Lightweight, quick-wicking materials are best for base layers and mid-layers under your snowboard jacket. Consider synthetics like polyester or natural materials like Merino wool. Each of these has pros and cons, but either works well to regulate your body temperature and help move sweat away from your body on the slopes. The one material you definitely do not want under your snowboard jacket is cotton. It traps moisture, takes forever to dry, and loses nearly all of its insulating properties when wet.
Should My Snowboard Jacket Be Tight or Loose?
While this mostly comes down to personal preference, we recommend a relaxed fit for your snowboarding jacket. This allows for plenty of coverage, greater mobility when maneuvering on the slopes, and extra roominess so you feel more comfortable in general. Relaxed-fit snow jackets also just have that classic baggy look that everyone loves. Park riders, in particular, usually prefer baggier jackets because they provide a greater range of motion.

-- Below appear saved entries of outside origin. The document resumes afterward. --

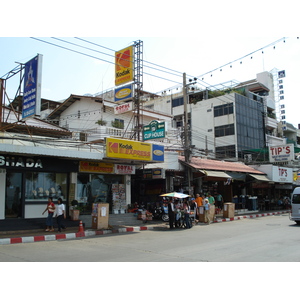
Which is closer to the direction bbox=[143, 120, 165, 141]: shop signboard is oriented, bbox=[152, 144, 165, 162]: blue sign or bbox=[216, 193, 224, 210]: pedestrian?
the blue sign

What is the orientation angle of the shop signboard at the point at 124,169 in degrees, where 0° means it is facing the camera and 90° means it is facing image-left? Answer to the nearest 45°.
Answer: approximately 315°

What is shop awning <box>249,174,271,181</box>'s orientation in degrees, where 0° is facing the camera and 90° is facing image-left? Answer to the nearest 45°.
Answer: approximately 315°

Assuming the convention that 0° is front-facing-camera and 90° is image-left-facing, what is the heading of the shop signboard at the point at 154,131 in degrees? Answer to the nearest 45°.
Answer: approximately 45°

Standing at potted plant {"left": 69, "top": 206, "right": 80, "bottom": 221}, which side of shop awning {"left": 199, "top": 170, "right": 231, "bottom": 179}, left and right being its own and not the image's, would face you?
right

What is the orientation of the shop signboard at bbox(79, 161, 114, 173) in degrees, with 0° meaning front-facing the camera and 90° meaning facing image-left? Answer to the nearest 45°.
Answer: approximately 315°

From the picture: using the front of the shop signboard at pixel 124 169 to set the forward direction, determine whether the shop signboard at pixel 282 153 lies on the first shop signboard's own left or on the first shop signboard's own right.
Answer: on the first shop signboard's own left
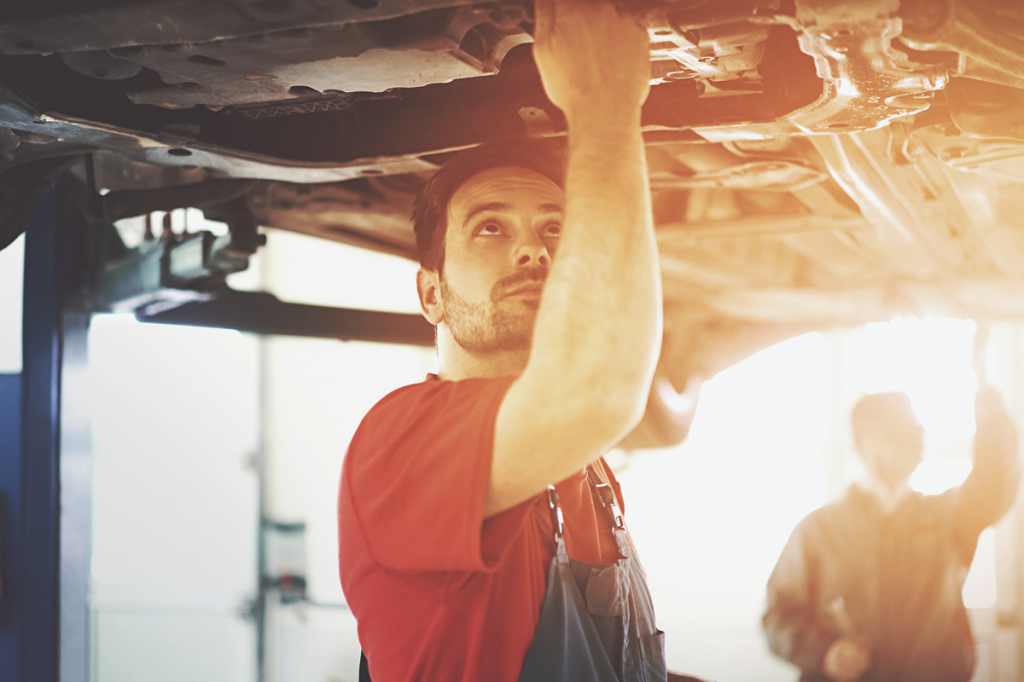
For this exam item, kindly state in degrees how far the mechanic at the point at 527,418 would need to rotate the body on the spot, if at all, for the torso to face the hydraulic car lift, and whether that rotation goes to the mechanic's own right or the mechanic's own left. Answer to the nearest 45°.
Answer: approximately 180°

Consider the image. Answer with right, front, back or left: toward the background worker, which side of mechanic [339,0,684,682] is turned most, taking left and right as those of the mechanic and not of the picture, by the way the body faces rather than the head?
left

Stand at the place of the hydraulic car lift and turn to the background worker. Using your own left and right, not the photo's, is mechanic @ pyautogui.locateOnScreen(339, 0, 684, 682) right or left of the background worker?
right

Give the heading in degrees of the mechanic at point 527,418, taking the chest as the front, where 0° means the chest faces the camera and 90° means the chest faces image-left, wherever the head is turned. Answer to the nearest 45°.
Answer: approximately 315°
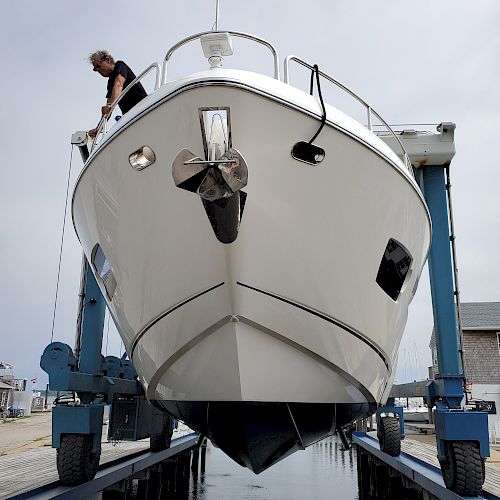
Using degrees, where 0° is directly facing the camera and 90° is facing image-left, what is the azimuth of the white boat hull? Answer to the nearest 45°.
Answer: approximately 0°
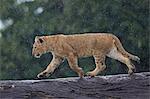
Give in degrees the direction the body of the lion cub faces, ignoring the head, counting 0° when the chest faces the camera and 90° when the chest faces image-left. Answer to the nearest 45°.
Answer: approximately 90°
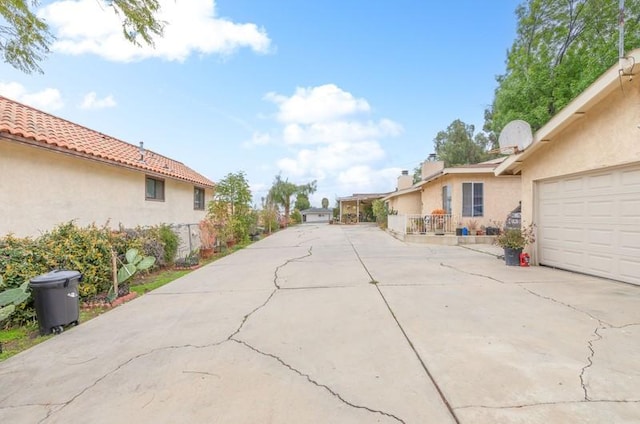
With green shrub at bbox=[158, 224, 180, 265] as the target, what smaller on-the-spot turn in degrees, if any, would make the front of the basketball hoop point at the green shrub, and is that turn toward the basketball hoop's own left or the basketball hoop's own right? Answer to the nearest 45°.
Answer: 0° — it already faces it

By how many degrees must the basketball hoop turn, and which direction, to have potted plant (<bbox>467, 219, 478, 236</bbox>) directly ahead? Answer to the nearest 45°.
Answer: approximately 135° to its right

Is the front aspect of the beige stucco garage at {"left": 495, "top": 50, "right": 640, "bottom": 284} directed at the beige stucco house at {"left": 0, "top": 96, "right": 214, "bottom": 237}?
yes

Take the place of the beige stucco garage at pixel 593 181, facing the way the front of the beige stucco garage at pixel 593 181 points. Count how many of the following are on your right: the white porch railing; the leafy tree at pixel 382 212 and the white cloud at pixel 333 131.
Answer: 3

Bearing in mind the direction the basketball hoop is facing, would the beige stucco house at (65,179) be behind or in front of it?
in front

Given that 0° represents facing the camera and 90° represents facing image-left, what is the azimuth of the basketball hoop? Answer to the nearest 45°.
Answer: approximately 45°

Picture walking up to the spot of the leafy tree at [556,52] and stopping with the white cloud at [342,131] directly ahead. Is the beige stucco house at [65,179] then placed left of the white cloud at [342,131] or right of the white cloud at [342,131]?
left

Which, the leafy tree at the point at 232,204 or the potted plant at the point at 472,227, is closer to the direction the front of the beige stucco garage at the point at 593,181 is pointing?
the leafy tree

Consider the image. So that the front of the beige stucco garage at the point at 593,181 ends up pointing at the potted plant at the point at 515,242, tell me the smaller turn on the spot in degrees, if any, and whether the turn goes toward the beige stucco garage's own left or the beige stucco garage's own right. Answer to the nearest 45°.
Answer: approximately 90° to the beige stucco garage's own right

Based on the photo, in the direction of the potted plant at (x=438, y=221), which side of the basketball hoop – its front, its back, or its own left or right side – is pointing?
right

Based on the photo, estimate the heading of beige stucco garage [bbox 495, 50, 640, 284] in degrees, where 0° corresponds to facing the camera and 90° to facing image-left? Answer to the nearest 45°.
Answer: approximately 45°

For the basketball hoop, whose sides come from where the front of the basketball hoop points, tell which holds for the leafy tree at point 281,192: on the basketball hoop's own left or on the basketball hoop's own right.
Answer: on the basketball hoop's own right

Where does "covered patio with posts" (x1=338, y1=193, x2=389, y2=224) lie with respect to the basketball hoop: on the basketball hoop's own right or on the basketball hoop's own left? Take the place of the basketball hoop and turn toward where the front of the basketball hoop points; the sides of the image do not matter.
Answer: on the basketball hoop's own right

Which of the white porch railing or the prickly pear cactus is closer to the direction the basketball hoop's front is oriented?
the prickly pear cactus

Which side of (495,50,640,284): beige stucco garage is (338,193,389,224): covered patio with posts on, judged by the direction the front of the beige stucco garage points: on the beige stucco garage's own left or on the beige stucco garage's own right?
on the beige stucco garage's own right
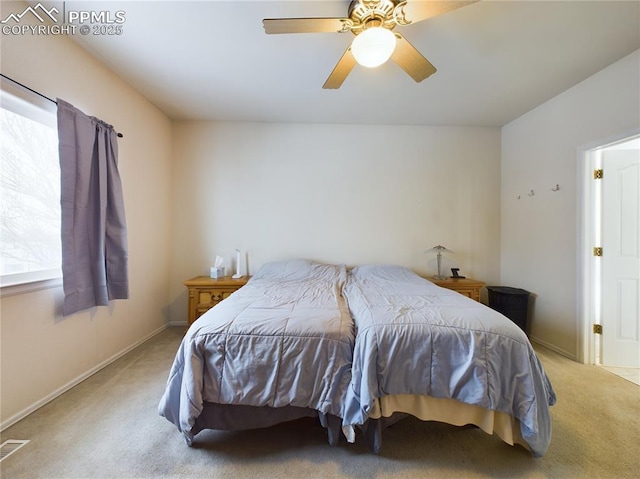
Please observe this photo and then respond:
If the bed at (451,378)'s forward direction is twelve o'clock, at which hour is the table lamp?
The table lamp is roughly at 6 o'clock from the bed.

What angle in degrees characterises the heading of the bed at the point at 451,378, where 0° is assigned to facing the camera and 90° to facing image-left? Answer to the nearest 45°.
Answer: approximately 0°

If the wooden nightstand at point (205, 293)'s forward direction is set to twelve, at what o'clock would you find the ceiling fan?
The ceiling fan is roughly at 11 o'clock from the wooden nightstand.

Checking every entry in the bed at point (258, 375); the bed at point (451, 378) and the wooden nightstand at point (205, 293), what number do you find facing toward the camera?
3

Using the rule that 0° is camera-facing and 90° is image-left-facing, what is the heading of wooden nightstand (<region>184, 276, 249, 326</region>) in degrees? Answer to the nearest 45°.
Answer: approximately 0°

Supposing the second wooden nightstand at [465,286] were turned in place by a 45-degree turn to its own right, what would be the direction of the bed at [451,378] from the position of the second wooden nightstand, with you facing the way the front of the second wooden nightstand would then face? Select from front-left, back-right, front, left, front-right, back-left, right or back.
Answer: front-left

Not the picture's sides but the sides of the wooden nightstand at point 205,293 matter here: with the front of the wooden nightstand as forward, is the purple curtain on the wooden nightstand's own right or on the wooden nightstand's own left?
on the wooden nightstand's own right

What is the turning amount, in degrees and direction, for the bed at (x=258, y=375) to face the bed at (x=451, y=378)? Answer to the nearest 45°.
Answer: approximately 90° to its left

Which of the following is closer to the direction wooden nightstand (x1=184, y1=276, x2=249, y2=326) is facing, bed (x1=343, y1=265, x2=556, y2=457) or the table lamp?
the bed

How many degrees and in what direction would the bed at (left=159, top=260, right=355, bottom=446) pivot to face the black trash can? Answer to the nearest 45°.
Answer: approximately 90° to its left
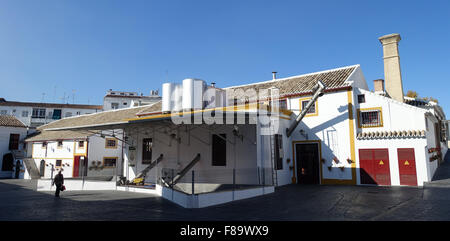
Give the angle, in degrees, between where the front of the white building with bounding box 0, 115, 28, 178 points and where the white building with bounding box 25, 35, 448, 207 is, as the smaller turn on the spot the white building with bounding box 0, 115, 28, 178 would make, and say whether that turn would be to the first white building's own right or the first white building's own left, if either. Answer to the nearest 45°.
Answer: approximately 45° to the first white building's own left

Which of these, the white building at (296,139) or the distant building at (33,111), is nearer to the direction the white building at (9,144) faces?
the white building

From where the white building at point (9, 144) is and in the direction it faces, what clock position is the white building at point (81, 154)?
the white building at point (81, 154) is roughly at 11 o'clock from the white building at point (9, 144).

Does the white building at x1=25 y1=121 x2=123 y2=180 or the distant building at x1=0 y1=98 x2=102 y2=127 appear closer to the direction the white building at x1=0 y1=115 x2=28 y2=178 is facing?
the white building

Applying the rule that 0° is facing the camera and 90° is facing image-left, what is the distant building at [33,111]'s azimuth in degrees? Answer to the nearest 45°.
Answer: approximately 0°

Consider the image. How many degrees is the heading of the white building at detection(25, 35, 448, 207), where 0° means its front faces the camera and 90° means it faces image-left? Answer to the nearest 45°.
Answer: approximately 0°

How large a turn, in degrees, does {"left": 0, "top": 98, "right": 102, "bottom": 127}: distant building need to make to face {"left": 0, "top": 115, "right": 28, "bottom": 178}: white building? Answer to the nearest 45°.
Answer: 0° — it already faces it
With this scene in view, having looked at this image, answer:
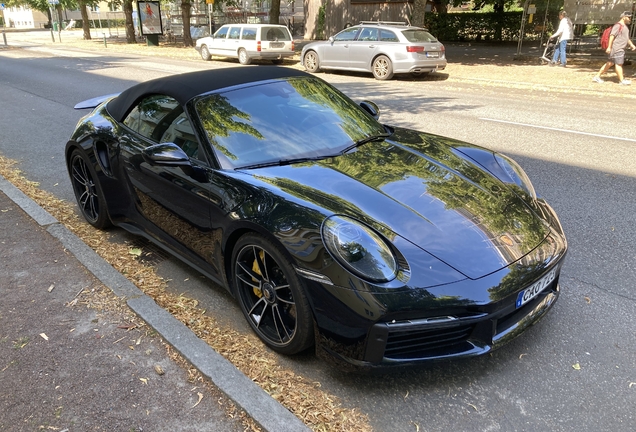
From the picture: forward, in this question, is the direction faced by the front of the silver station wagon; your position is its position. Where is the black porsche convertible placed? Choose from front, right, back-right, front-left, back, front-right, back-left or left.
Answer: back-left

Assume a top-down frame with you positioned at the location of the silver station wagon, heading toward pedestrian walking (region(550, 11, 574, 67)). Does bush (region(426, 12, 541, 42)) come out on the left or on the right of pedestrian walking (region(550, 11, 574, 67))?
left

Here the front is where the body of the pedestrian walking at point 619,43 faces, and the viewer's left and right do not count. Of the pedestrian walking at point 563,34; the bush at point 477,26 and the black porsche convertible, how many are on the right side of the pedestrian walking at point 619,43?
1

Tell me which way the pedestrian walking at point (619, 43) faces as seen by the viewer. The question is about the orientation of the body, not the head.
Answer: to the viewer's right

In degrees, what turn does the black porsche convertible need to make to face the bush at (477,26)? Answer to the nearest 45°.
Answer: approximately 135° to its left

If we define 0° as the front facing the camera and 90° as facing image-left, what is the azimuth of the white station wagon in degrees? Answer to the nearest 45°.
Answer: approximately 135°

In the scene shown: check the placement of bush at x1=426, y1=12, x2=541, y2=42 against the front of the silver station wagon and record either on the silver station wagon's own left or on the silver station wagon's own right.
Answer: on the silver station wagon's own right

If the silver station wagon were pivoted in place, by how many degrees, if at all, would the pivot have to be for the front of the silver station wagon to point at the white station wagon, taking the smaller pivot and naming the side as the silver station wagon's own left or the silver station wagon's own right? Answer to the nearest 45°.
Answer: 0° — it already faces it

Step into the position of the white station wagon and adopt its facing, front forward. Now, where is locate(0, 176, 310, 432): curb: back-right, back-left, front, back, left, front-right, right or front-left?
back-left

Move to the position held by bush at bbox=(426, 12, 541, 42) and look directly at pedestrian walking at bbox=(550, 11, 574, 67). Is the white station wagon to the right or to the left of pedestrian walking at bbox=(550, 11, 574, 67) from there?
right

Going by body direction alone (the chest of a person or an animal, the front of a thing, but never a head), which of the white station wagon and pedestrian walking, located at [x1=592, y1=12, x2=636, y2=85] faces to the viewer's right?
the pedestrian walking

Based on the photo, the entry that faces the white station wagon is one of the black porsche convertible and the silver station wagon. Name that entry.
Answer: the silver station wagon

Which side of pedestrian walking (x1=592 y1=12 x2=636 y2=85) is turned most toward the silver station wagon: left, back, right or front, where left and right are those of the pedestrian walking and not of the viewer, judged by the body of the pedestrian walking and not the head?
back

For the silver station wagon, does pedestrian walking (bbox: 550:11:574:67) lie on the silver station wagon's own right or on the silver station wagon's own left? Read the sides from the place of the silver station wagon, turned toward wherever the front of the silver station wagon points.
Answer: on the silver station wagon's own right
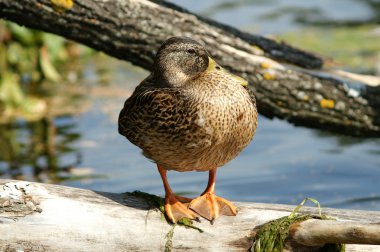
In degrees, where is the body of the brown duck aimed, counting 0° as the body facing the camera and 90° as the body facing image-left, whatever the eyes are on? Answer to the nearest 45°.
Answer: approximately 315°

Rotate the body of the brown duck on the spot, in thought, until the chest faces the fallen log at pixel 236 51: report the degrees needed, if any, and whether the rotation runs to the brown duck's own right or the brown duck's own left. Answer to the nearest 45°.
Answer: approximately 135° to the brown duck's own left
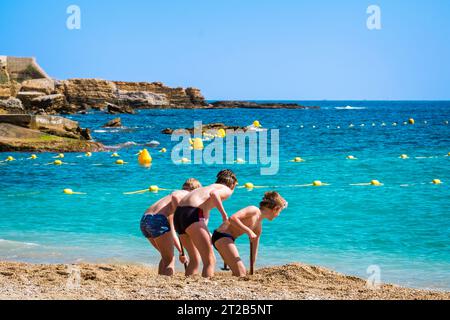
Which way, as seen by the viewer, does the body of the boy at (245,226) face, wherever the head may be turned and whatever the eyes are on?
to the viewer's right

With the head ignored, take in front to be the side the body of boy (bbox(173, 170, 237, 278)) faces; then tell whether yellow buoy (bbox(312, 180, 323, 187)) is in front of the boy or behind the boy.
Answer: in front

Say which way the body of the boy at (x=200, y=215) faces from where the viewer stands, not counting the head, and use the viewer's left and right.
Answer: facing away from the viewer and to the right of the viewer

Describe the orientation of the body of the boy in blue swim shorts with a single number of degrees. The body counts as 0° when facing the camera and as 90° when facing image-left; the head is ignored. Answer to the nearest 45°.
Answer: approximately 225°

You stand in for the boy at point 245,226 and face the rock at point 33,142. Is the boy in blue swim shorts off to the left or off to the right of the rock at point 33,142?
left

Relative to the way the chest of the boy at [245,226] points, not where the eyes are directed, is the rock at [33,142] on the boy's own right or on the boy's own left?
on the boy's own left

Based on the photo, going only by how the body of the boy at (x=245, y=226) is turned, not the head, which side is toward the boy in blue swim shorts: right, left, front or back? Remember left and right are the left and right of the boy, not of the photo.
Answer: back

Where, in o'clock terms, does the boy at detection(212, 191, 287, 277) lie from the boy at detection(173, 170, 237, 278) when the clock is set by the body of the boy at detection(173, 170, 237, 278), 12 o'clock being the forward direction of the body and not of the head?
the boy at detection(212, 191, 287, 277) is roughly at 1 o'clock from the boy at detection(173, 170, 237, 278).

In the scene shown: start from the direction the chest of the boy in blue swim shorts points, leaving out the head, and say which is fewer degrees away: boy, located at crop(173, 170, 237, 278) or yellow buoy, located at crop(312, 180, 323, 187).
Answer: the yellow buoy
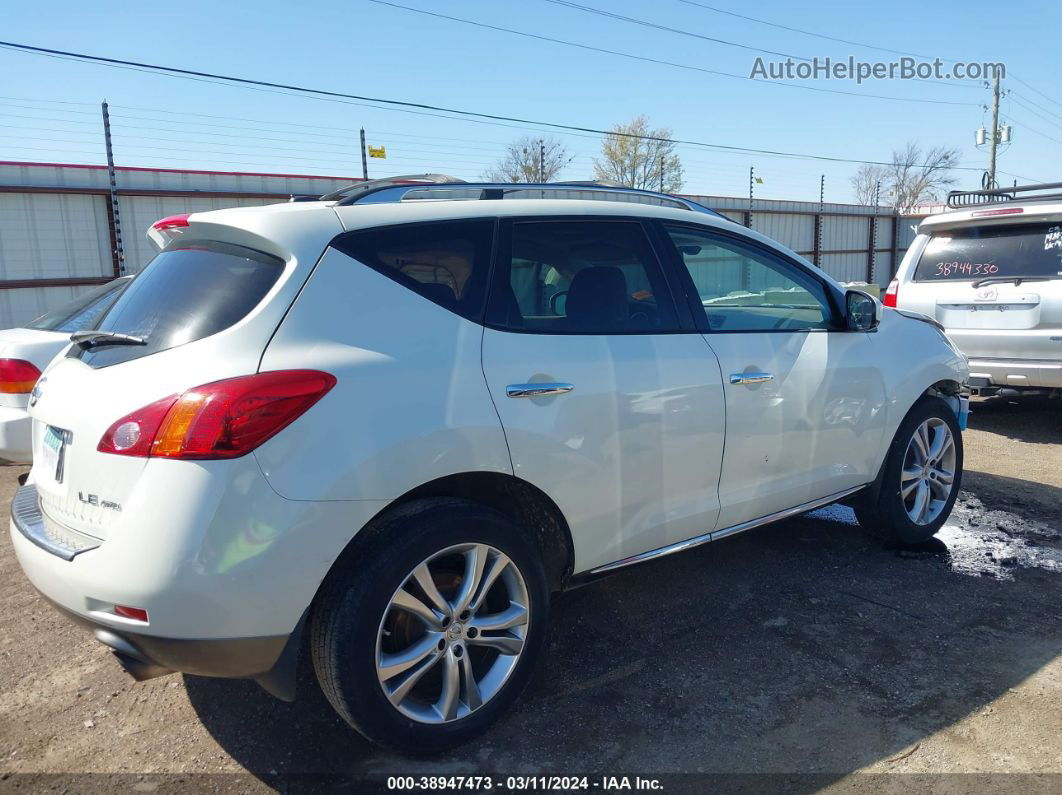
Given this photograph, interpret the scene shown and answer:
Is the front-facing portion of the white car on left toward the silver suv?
no

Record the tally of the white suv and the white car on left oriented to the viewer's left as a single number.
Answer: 0

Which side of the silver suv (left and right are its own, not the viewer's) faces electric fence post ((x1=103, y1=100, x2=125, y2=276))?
left

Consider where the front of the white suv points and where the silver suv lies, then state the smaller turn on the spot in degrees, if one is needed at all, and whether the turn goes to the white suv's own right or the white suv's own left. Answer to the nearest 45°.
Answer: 0° — it already faces it

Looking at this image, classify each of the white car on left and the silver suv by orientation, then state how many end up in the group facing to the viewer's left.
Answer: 0

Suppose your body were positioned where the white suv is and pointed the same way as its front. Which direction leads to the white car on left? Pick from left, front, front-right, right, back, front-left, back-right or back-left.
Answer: left

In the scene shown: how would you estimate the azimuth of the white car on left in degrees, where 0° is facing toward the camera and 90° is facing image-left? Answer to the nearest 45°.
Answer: approximately 225°

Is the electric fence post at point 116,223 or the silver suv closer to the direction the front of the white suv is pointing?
the silver suv

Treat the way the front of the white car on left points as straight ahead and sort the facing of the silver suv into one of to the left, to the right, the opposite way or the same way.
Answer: the same way

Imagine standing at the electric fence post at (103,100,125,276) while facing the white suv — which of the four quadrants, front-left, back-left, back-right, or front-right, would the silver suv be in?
front-left

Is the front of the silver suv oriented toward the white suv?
no

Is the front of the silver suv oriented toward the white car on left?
no

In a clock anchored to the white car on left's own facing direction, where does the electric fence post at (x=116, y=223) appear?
The electric fence post is roughly at 11 o'clock from the white car on left.

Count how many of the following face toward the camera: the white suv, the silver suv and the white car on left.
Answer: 0

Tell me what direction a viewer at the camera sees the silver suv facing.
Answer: facing away from the viewer

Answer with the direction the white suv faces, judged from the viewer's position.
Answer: facing away from the viewer and to the right of the viewer

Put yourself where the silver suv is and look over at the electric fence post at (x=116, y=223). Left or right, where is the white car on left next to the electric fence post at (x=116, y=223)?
left

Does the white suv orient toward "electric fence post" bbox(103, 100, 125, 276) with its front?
no
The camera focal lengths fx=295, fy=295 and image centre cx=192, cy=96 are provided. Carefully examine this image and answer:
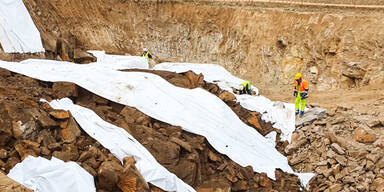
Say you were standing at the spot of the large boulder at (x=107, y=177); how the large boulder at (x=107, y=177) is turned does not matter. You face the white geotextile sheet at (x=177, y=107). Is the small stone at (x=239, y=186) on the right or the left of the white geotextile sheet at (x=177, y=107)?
right

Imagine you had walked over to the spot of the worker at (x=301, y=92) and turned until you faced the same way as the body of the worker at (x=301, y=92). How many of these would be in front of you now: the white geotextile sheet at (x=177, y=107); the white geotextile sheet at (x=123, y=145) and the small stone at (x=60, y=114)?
3

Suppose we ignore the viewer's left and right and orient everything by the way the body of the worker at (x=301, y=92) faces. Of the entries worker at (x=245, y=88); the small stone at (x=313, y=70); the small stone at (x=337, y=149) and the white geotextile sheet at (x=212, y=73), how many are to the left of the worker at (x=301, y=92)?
1

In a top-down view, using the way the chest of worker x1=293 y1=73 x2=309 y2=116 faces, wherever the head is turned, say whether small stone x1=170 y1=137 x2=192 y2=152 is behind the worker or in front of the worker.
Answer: in front

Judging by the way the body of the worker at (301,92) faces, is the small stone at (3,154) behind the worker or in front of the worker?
in front

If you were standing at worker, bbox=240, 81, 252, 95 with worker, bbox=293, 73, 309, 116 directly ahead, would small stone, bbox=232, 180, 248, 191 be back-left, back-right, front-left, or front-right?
front-right

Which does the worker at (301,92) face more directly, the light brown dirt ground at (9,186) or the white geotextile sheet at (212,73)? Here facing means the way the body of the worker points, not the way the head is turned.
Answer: the light brown dirt ground

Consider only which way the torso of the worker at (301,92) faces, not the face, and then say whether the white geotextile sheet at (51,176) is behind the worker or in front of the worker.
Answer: in front

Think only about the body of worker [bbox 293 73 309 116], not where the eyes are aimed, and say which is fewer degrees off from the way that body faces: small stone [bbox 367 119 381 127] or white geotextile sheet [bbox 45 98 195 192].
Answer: the white geotextile sheet

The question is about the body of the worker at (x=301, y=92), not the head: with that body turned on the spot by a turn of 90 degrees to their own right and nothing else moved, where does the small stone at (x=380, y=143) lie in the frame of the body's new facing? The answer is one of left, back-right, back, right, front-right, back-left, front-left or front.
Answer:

How We Chose the Best Snowboard Jackets of 2024
Our outdoor-obsessed editors and writers love a good winter adventure and all the gear that goes along with it. That’s why we researched and evaluated dozens of top-selling snowboarding jackets to compare everything from overall quality and looks to warmth factor and price. In the end, our team decided on the nine above as our picks for the best snowboarding jackets worth buying in 2024.